§ **DATASET EXTRACT**:
Segment Open
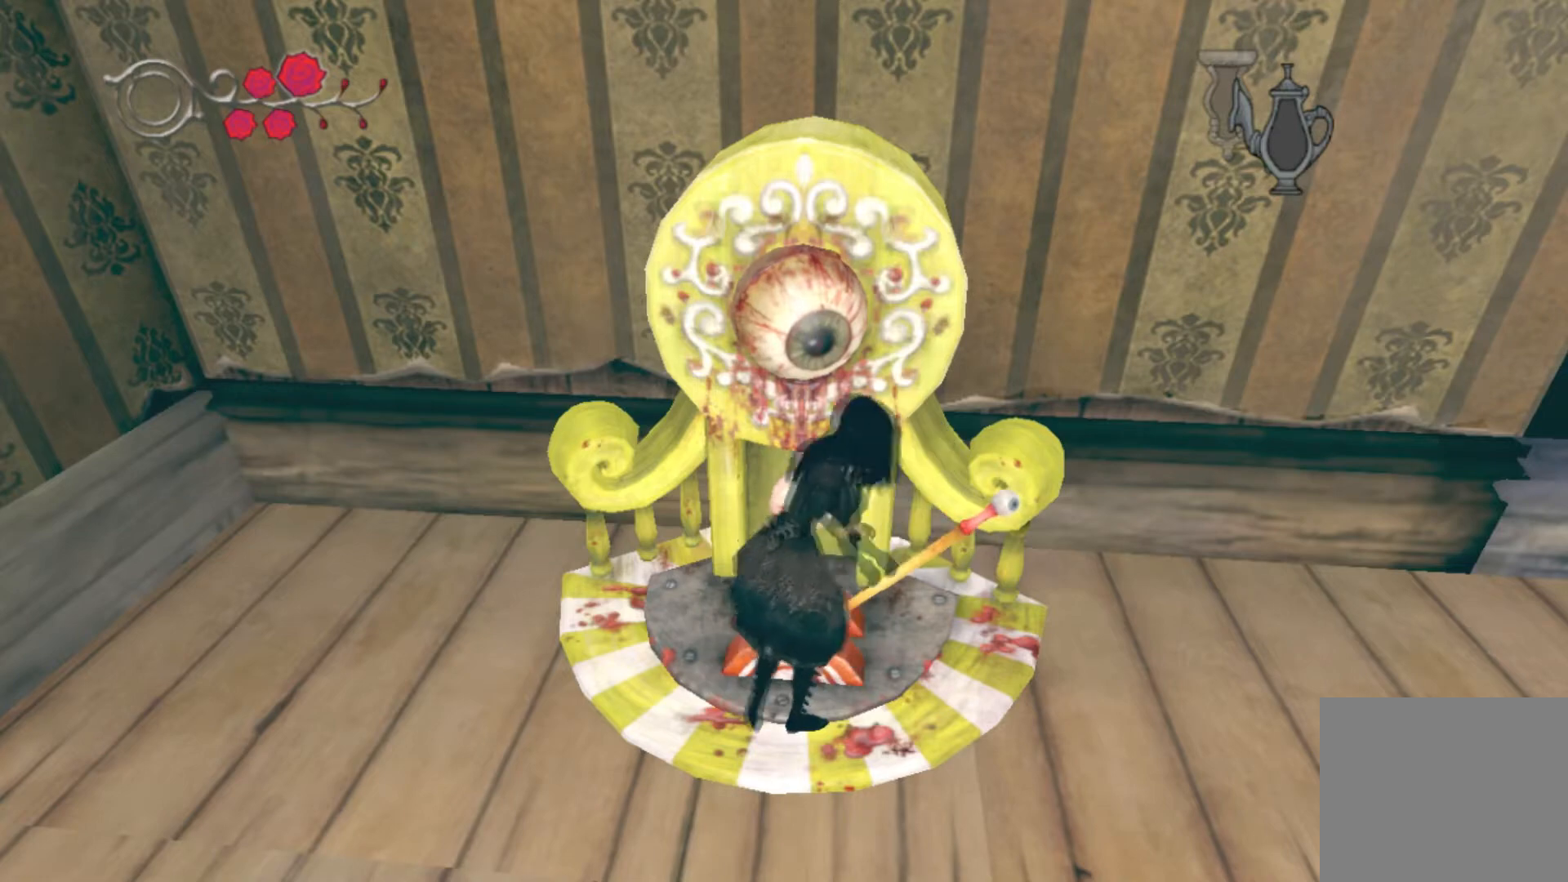
{"buttons": [], "right_stick": "center", "button_events": [[66, "SELECT", "down"], [233, "SELECT", "up"], [333, "SELECT", "down"], [467, "SELECT", "up"]]}
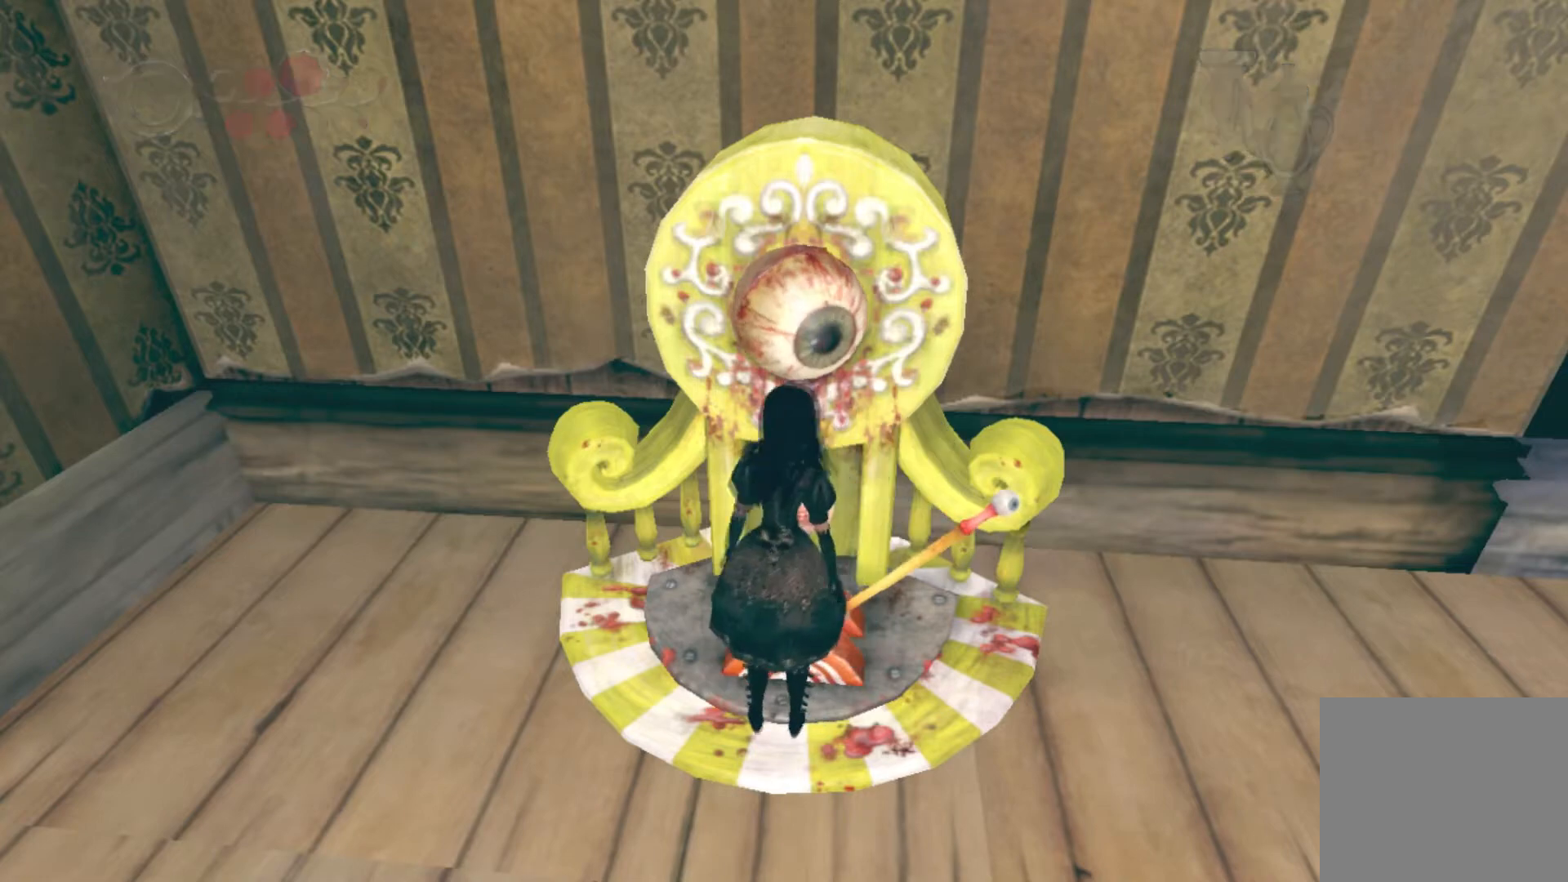
{"buttons": ["SELECT"], "right_stick": "center", "button_events": [[67, "SELECT", "down"], [167, "SELECT", "up"], [234, "SELECT", "down"]]}
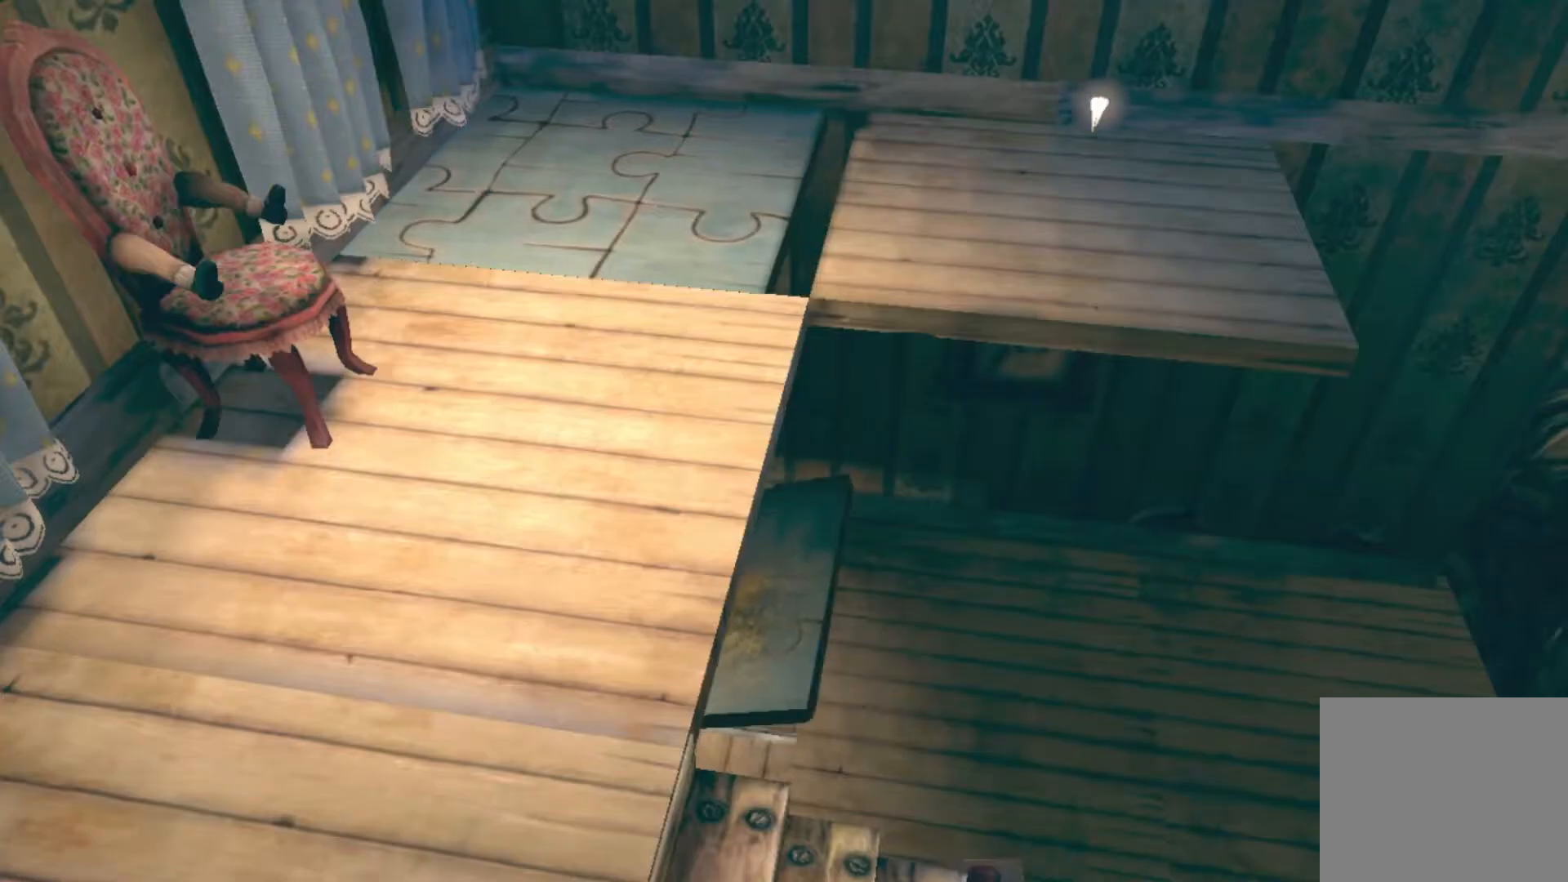
{"buttons": [], "right_stick": "center", "button_events": [[233, "SELECT", "up"]]}
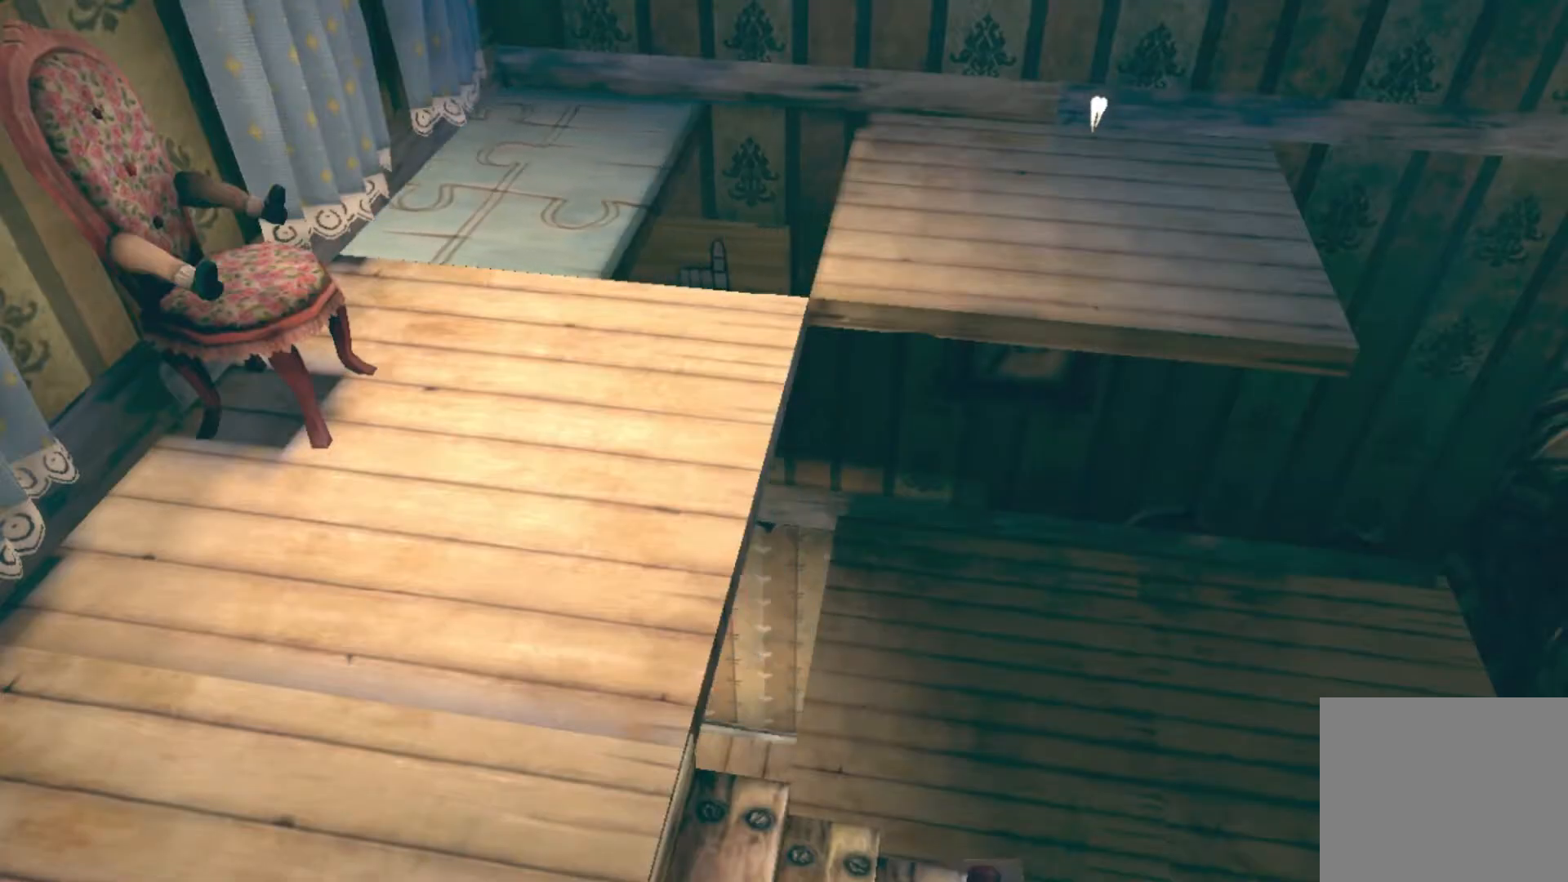
{"buttons": [], "right_stick": "center", "button_events": []}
Segment Closed
§ **EXERCISE**: An exact repeat of all the data is required, pictures excluded.

§ **SOLUTION BELOW**:
{"buttons": [], "right_stick": "center", "button_events": [[66, "SELECT", "down"], [233, "SELECT", "up"], [333, "SELECT", "down"], [467, "SELECT", "up"]]}
{"buttons": ["SELECT"], "right_stick": "center", "button_events": [[67, "SELECT", "down"], [167, "SELECT", "up"], [234, "SELECT", "down"]]}
{"buttons": [], "right_stick": "center", "button_events": [[233, "SELECT", "up"]]}
{"buttons": [], "right_stick": "center", "button_events": []}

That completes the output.